The skipper invited them into the officers’ wardroom and gave each an ice-cold bottle of Gatorade.
“I’d offer you coffee,” he said, “but it’s a diuretic and the doc says you both need to keep some liquids in you right now.”
As bad as his head hurt, Chavez was ravenous, and he dug into the ham and eggs like he hadn’t eaten for days.
“I don’t suppose you have a computer genius on board, do you, Skipper?” he asked after a long pull of electrolytes.
“Like a tech?”
“I mean like a hacker.”
“Half the kids on this boat are hackers,” Akana said. “I think that’s this generation.” He glanced up at a senior enlisted man who had a pencil-thin mustache and the look of a man who had just bitten the head off a baby duck.

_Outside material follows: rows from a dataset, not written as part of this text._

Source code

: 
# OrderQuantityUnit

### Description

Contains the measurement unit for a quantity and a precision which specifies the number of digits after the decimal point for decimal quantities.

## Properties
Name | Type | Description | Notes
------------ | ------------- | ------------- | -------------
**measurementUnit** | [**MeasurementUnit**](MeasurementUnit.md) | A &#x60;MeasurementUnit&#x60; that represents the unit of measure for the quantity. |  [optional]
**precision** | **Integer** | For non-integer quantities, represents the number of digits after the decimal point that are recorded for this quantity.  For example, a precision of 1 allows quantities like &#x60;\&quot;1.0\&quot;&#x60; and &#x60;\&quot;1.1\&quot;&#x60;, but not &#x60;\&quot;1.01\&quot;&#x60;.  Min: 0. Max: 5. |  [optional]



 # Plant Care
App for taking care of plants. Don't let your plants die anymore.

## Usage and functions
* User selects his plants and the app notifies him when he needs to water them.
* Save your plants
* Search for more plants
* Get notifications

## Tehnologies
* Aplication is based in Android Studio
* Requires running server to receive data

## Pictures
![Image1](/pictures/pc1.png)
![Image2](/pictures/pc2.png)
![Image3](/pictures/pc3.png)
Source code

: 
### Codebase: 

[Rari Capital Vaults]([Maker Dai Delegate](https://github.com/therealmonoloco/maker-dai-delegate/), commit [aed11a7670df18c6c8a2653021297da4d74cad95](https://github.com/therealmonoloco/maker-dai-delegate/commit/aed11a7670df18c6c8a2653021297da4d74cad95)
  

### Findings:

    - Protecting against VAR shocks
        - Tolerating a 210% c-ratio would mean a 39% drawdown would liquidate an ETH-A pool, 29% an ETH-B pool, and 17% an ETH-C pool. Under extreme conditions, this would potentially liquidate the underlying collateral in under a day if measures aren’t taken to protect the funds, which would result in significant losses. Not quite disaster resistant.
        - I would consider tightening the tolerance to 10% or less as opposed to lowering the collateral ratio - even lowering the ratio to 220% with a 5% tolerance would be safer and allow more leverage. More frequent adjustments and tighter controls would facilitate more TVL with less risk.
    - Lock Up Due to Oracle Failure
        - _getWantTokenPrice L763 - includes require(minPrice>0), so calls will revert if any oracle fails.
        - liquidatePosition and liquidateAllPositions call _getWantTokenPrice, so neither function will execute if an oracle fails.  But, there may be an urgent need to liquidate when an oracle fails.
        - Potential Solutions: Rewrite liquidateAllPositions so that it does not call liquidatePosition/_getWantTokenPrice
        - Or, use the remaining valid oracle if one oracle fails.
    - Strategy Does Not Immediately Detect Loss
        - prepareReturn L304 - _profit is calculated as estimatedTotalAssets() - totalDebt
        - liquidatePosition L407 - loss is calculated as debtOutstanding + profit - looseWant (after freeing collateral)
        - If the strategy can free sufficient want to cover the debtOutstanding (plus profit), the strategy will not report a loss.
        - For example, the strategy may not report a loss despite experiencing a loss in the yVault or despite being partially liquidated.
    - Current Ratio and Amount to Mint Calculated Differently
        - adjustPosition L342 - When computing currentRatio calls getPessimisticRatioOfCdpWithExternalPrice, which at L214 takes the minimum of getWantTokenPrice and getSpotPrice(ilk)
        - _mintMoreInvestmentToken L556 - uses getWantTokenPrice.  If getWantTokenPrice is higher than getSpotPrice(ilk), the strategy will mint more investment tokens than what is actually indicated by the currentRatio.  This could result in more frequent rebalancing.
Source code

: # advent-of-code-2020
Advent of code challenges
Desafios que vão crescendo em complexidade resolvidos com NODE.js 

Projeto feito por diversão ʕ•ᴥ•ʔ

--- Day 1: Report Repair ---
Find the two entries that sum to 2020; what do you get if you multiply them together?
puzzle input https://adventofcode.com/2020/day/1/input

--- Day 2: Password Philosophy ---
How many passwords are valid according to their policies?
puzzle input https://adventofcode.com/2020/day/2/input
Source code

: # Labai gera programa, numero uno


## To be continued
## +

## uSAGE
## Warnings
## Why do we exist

“Command Master Chief, would you be so kind as to locate IT2 Richwine?”
“Aye-aye, Captain,” the CMC said, wheeling at once to leave the wardroom.
Information Systems Technician, Petty Officer Second Class Carl Richwine poked his head inside the wardroom a few minutes later. He was farm-boy big, with broad shoulders and a broad face that was covered with freckles.
“You wanted to see me, Captain?”
“Come in, IT2,” Akana said, addressing the sailor by a combination of his rating and rate.
Chavez leaned back, blinking to clear his thoughts after the meal. “Your skipper says you’re a whiz with computers.”
IT2 Richwine gave a humble grin. “I do all right, sir.”
“You know what a Raspberry Pi is?”
The sailor laughed and looked around the wardroom like he was surely being punked. “Of course, sir. Doesn’t everyone?”
“Well,” Chavez said, “I don’t. Not really, anyway. That’s why we need you. I wonder if you might have a stand-alone laptop on board that would allow you to take a look at something for us, tell us what you see.”